Presently, ASD is a neurodevelopmental disorder defined by (a) social-communicative (SC) impairments and (b) impairing restrictive/repetitive behaviors or interests (RRB) present early in development. Parents often identify concerns about their children’s development in the first 2 years of life. Concerns are often shared with healthcare providers when children are 14–18 months old, with some concerns being conveyed as early as 11 months (Chawarska, Klin, Paul, & Volkmar, 2007; Coonrod & Stone, 2004). First symptoms often involve language delay accompanied by social communication delays or deficits. For example, infants and toddler with ASD are often less responsive to their name being called; have difficulties with eye contact; demonstrate less social smiling; show poor imitation skills; or lack imitation skills altogether. During children’s early development, caregivers often report concerns that their child may be deaf due to the lack of social response to their name being called. Early symptoms of ASD also include poor pretend play skills and impairments in joint attention, both in its initiation and appropriate response. The social communicative and play difficulties exhibited by many young children with ASD are part of the repertoire of typically developing children by the age of 18 months. The presence of these symptoms also discriminates between young children with ASD and those with language and developmental delays.

Early symptoms of RRB include unusual toy play (e.g., repetitive play with toys; lining up toys), repetitive interests (e.g., watching same videotape or video clip), and repetitive movements (e.g., hand flapping). Approximately one third of those with ASD experience a period of developmental regression, whereby acquired skills are lost. Regression is most often reported in the area of language development and most often during the ages of 20–24 months (Barger, Campbell, & McDonough, 2013). Despite the presence of early parental concerns and symptoms, the average age of diagnosis for ASD diagnosis in the United States is often reported at 4–5 years of age (e.g., Centers for Disease Control [CDC], 2012). Wiggins, Baio, and Rice (2006) further documented that the average time delay between initial evaluation for developmental concerns and diagnosis of ASD was 13 months. Given these findings, it is important that research and clinical practice continue to focus on reducing the time between initial parental concerns, age of initial evaluation for ASD, and age of diagnosis. By screening for ASD in young children, clinicians have the opportunity to promote earlier evaluation, diagnosis, and access to specialized interventions, which have been shown to improve social, emotional, cognitive, and behavioral functioning in young children with ASD (Dawson et al., 2010; Eaves & Ho, 2004).
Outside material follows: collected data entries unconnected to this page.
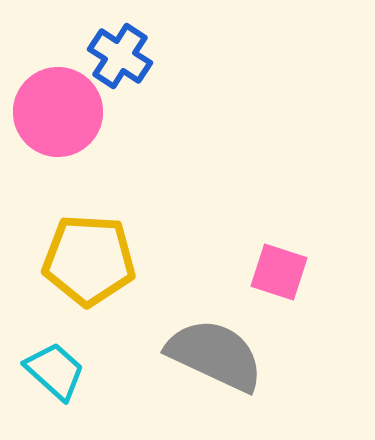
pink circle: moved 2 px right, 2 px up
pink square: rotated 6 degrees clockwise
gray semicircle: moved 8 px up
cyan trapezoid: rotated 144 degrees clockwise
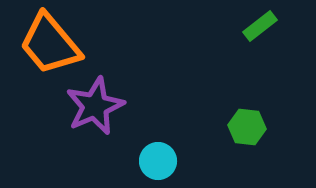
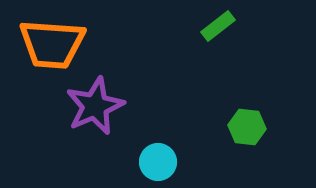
green rectangle: moved 42 px left
orange trapezoid: moved 2 px right; rotated 46 degrees counterclockwise
cyan circle: moved 1 px down
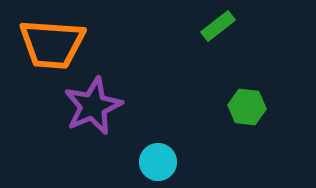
purple star: moved 2 px left
green hexagon: moved 20 px up
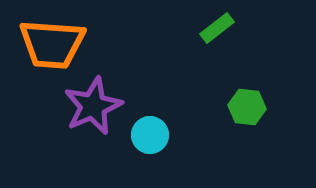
green rectangle: moved 1 px left, 2 px down
cyan circle: moved 8 px left, 27 px up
Due to the importance of early assessment and targeted interventions for young children with ASD, the field has developed and validated, with some success, screening measures designed to identify autism-specific symptoms in young children. By utilizing screening tools with young children, clinicians are better able to identify children at risk for developmental delays and ASD in order to refer them for more comprehensive evaluations (Meisels, 1985). The current section reviews Level 1 screeners, which are designed to identify children at risk for developmental disorders from unselected, generally low-risk populations, as well as Level 2 screeners, which are used to differentiate children at risk for autism versus those at risk for other developmental disorders.
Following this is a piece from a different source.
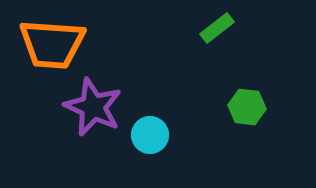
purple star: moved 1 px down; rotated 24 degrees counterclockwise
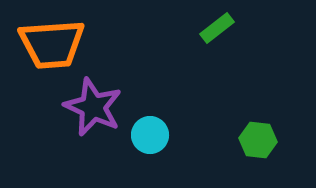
orange trapezoid: rotated 8 degrees counterclockwise
green hexagon: moved 11 px right, 33 px down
Screening measures differ in purpose and usability across settings (Zwaigenbaum & Stone, 2006). Specifically, Level 1 screeners tend to be used commonly in pediatric or primary healthcare settings at well-child visits, thus suggesting that these screeners should be quick and easy to administer and score given the limited time clinicians can typically spend with each child. On the other hand, Level 2 screeners are used more frequently in community settings that serve children with a range of disabilities such as early intervention programs or diagnostic centers, which tend to have more time to conduct more interactive, time-consuming evaluations. Despite the differences in the types of screeners, researchers have suggested that multilevel models of screening and a combination of screening tools may be more effective than a single screener in some cases (Miller et al., 2011; Roux et al., 2012). For example, a risk-prevention model, in which Level 2 interactive screeners are used to assess children identified as at risk for autism during Level 1 screening, is designed to increase children’s access to earlier, specialized interventions (Ibañez, Stone, & Coonrod, 2014).